A polio outbreak recently was reported in Niger, and the Democratic Republic of Congo has been dealing with an Ebola outbreak.
“Although these issues grab the headlines, other illnesses, including hepatitis A, malaria, typhoid, and diarrheal diseases are much more likely to affect the average traveler,” says Dr. Kevin Dieckhaus, infectious diseases physician who heads the International Traveler’s Medical Service at UConn Health. “These common issues are also are among the most preventable.”
Based on where you’re headed, your doctor can provide you with tips on avoiding common problems and vaccination against what you might encounter – such as typhoid, yellow fever, meningitis, Japanese encephalitis, or rabies – as well as send you with medications, such as pills for malaria prevention or antibiotics for diarrhea, to have on hand if needed.
Infectious diseases physicians are well-versed in travel health concerns and can provide the advice and medication necessary to give you and your family the best chance of staying healthy during your trip and coming home healthy.
“In addition to vaccinations and medications, we also can counsel on travel health insurance needs, access to medical care where you’re going, and even security advisories,” Dieckhaus says. “We provide both pre-travel consultations as well as evaluation of those who return with travel-related illness.”

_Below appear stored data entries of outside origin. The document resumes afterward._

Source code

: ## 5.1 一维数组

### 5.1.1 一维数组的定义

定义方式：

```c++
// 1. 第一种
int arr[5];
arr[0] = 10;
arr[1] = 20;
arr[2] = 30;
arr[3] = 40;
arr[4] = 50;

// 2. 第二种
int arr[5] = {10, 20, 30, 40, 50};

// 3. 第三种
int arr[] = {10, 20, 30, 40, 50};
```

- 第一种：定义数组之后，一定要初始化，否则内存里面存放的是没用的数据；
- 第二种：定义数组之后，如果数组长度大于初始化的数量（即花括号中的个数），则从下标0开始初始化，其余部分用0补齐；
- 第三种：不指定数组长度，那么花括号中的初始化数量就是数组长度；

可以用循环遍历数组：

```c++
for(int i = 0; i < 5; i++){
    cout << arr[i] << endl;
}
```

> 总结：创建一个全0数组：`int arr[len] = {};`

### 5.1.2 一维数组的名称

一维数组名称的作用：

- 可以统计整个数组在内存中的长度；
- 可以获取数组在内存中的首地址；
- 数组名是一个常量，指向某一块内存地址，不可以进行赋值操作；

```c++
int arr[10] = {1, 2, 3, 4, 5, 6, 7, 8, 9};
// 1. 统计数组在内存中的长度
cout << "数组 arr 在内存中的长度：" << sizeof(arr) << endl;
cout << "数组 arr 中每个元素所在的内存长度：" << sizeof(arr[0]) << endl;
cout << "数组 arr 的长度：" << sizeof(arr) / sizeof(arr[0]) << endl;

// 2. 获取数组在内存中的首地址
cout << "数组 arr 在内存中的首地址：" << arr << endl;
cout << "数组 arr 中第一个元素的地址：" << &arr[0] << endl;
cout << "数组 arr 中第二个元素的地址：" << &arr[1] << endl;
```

Another resource for those who could be pregnant, plan to become parents, or are breastfeeding, is MotherToBaby (MTB), a service of the Organization of Teratology Information Specialists. The group MotherToBaby CT, located at UConn Health, is the Connecticut affiliate.
“If you are pregnant or are planning a pregnancy, contact MotherToBaby or review areas of concern for travel on the CDC website before you pay for airfare or hotel rooms,” says Ginger Nichols, a certified genetic counselor at MotherToBabyCT, which provides information on potential exposures to women who are nursing, pregnant, or are considering pregnancy.
The ideal time to meet with a medical expert is at least four to six weeks before your planned trip. Post-travel evaluations also can be helpful.